O presidente Jair Bolsonaro e o personagem Zé Gotinha durante lançamento da plano nacional de vacinação contra a Covid-19, no Palácio do Planalto
O presidente Jair Bolsonaro e o personagem Zé Gotinha durante lançamento da plano nacional de vacinação contra a Covid-19, no Palácio do Planalto - Pedro Ladeira/Folhapress

Ninguém será levado à força para um posto de vacinação, ou preso por isso. Vacinação já é obrigatória para servir ao Exército, ou para matricular em escolas, comprovada por atestado de vacinação, e fraudes nestes atestados acarretam responsabilização. Isso porque vacinação não é um direito ao próprio umbigo sadio: nosso direito à saúde coexiste com o do outro, senão inexiste.

Lembro da trilogia de Rachel Cusk, escritora inglesa que utiliza a alteridade como técnica narrativa e nela exerce sua genialidade: Cusk passa três livros contando a história de sua personagem central falando quase nada sobre ela, mas contando as histórias dos outros com quem ela interage. Assim, sabemos mais dela do que saberíamos se a sua história fosse contada de forma linear, em primeira pessoa.

Escreve Cusk em “Esboço” (2014): “Às vezes já me pareceu que a vida é uma série de punições para tais momentos de desatenção, que uma pessoa molda o próprio destino com aquilo em que não repara ou pelo que não sente compaixão; que aquilo que você não sabe e não se esforça para entender vai se tornar exatamente a coisa que você será forçado a conhecer.”

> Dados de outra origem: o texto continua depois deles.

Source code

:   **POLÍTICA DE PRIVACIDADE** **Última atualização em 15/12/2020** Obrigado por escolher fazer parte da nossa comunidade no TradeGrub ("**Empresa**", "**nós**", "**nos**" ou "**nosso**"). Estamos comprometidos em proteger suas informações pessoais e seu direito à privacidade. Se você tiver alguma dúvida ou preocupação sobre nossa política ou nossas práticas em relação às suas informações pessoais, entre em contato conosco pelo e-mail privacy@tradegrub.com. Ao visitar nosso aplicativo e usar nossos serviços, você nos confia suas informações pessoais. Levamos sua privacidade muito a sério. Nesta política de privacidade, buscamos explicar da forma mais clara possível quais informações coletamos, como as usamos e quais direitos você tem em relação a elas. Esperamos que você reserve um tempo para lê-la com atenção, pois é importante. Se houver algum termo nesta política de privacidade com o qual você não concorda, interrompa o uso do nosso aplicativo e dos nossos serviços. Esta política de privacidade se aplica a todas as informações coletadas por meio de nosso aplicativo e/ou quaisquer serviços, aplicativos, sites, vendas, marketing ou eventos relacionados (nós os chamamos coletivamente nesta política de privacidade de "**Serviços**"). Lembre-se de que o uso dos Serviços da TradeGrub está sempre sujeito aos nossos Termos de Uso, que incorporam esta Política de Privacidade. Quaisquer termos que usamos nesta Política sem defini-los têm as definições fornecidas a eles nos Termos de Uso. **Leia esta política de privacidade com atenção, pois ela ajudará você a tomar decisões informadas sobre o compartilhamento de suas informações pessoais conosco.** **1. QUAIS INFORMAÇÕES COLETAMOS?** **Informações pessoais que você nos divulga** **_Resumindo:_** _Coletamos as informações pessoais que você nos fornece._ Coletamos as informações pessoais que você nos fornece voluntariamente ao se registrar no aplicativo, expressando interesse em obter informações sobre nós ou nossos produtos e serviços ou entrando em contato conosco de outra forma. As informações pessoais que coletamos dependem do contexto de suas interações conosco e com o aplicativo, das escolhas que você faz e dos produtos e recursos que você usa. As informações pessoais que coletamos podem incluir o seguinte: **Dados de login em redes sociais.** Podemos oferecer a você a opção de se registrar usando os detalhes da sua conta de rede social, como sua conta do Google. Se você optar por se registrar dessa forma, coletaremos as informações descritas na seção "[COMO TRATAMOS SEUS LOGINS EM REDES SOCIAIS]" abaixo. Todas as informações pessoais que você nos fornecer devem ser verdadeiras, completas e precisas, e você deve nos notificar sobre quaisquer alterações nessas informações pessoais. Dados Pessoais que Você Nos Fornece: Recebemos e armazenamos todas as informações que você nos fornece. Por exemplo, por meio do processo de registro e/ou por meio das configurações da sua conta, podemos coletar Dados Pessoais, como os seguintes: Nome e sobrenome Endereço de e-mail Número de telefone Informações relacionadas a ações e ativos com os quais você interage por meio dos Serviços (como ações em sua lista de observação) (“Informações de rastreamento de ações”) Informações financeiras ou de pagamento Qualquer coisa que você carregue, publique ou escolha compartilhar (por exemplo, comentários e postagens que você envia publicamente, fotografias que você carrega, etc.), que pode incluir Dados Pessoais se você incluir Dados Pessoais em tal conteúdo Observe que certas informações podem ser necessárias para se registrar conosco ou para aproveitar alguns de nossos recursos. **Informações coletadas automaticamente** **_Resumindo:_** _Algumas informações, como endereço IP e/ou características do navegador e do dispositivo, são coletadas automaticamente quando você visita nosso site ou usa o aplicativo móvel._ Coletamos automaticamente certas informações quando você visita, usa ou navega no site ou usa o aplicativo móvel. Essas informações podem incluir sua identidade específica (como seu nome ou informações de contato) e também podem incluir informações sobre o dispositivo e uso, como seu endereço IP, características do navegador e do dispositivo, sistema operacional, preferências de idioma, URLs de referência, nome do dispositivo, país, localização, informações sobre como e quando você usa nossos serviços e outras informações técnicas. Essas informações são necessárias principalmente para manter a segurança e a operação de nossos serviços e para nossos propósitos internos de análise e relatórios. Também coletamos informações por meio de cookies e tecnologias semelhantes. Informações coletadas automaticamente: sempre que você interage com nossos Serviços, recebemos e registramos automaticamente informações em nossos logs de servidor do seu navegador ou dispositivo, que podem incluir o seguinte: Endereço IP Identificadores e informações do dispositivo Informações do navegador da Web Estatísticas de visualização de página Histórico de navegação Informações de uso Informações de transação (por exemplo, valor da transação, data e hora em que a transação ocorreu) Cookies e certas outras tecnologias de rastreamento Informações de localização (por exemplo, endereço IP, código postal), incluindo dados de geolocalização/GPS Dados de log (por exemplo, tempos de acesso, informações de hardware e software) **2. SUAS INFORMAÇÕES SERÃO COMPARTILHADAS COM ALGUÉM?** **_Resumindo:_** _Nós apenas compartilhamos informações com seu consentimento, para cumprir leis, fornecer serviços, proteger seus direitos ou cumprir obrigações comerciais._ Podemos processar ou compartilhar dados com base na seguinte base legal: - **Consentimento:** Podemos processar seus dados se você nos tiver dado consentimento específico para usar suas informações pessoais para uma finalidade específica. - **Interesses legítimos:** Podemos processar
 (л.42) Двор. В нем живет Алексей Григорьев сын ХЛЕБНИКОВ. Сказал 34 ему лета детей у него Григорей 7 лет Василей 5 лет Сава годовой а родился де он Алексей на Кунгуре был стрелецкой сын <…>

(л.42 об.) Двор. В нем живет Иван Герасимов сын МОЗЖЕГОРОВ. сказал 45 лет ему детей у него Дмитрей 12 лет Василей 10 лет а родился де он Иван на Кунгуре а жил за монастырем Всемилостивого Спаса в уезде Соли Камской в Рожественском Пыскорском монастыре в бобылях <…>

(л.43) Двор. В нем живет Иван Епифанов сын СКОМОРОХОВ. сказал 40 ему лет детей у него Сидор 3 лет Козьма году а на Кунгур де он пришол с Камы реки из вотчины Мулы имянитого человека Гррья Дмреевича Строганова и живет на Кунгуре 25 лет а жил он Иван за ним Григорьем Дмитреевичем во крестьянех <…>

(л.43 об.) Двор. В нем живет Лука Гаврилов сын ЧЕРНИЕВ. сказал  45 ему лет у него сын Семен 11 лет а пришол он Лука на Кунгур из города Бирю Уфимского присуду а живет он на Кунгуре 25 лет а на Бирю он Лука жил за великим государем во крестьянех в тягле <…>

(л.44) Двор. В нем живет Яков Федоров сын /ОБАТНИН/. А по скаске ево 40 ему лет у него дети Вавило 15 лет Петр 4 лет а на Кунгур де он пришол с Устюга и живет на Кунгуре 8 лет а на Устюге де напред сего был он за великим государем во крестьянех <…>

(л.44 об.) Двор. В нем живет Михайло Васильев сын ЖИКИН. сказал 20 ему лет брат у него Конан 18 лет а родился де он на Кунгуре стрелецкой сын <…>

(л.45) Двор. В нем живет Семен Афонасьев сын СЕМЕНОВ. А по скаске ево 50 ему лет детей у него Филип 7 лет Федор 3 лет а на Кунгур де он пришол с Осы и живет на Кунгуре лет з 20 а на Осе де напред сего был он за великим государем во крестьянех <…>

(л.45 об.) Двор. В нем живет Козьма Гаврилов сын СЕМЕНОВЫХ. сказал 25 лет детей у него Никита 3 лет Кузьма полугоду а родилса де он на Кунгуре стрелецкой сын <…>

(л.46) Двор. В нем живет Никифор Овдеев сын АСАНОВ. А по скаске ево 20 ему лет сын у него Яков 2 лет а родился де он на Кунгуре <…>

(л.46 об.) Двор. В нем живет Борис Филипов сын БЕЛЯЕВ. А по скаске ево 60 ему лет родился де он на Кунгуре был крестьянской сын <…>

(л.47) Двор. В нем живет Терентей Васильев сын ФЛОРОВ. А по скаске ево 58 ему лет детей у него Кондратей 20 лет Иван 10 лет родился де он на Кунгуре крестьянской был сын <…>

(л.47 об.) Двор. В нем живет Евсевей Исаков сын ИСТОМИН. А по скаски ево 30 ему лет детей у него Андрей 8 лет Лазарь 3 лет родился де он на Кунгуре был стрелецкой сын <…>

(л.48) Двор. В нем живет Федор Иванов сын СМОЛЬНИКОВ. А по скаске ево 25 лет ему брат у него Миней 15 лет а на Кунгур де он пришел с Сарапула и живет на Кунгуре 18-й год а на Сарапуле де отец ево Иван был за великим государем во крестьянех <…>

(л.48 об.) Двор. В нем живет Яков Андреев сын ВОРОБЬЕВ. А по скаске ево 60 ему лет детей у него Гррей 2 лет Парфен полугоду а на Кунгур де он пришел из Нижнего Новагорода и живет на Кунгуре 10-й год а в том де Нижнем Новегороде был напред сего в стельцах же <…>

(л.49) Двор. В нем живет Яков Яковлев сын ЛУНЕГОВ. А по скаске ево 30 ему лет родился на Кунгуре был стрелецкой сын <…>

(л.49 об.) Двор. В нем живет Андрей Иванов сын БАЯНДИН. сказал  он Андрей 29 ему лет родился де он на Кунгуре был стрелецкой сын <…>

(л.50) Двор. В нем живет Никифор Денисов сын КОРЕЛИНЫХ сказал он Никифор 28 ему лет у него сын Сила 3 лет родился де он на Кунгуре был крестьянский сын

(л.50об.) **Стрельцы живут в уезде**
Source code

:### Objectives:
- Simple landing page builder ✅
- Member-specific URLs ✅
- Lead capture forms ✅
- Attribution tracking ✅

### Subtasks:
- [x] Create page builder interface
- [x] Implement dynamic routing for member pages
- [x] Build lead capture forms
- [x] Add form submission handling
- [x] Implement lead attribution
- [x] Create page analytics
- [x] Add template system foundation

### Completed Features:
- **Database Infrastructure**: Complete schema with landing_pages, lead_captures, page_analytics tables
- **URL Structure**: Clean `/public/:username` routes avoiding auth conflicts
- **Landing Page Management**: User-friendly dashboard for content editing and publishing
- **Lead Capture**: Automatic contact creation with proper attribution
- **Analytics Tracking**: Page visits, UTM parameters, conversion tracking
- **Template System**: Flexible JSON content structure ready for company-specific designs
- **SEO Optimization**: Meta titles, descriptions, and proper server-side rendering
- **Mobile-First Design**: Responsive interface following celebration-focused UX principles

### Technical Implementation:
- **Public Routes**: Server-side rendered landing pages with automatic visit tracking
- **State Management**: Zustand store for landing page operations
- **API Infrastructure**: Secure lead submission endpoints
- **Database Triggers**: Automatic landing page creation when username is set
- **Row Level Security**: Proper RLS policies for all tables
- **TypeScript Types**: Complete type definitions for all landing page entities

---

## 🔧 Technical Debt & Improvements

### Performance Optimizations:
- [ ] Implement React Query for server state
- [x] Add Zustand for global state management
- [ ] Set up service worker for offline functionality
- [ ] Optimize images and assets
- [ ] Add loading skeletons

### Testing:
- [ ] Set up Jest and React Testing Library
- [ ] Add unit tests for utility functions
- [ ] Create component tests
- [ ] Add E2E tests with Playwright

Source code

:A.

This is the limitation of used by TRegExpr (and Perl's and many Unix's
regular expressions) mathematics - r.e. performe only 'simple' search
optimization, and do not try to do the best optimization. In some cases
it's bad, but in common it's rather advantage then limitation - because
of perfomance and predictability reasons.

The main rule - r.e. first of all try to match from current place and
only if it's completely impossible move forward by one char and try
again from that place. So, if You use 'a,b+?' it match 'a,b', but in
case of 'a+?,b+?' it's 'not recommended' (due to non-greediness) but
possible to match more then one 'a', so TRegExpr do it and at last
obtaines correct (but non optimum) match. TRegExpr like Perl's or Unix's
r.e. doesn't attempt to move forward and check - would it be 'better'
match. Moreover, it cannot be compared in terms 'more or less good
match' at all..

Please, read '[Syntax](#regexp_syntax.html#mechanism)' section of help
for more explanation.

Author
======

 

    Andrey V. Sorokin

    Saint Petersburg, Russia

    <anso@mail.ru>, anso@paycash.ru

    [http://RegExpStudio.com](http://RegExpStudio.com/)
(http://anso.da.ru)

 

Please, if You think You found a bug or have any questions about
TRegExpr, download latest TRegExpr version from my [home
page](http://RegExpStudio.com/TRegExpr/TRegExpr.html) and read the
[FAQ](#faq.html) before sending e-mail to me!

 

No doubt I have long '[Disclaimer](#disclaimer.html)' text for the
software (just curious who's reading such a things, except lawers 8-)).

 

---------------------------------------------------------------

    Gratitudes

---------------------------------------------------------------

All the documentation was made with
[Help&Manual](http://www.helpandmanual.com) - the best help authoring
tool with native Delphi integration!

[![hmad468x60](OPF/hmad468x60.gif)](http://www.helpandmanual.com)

Direitos são um exercício de alteridade. A vacina para nossos tempos pandêmicos são os outros, porque estes somos nós também. Se praticássemos alteridade, nos preencheríamos das histórias dos outros como se nossas fossem, sentiríamos a repulsa diante do assédio sexual misógino, sentiríamos a dor das 186 mil famílias cujos entes queridos morreram nesta pandemia, sentiríamos o corte da bala que atravessa o corpo negro.

O que Bolsonaro quer não é só desmantelar direitos, mas metralhar o que nos resta de alteridade, de ver o outro como igual. A vacina para nossos tempos pandêmicos é lutar para que nós e eles e elas tenhamos o mesmo valor. Isto é direitos humanos.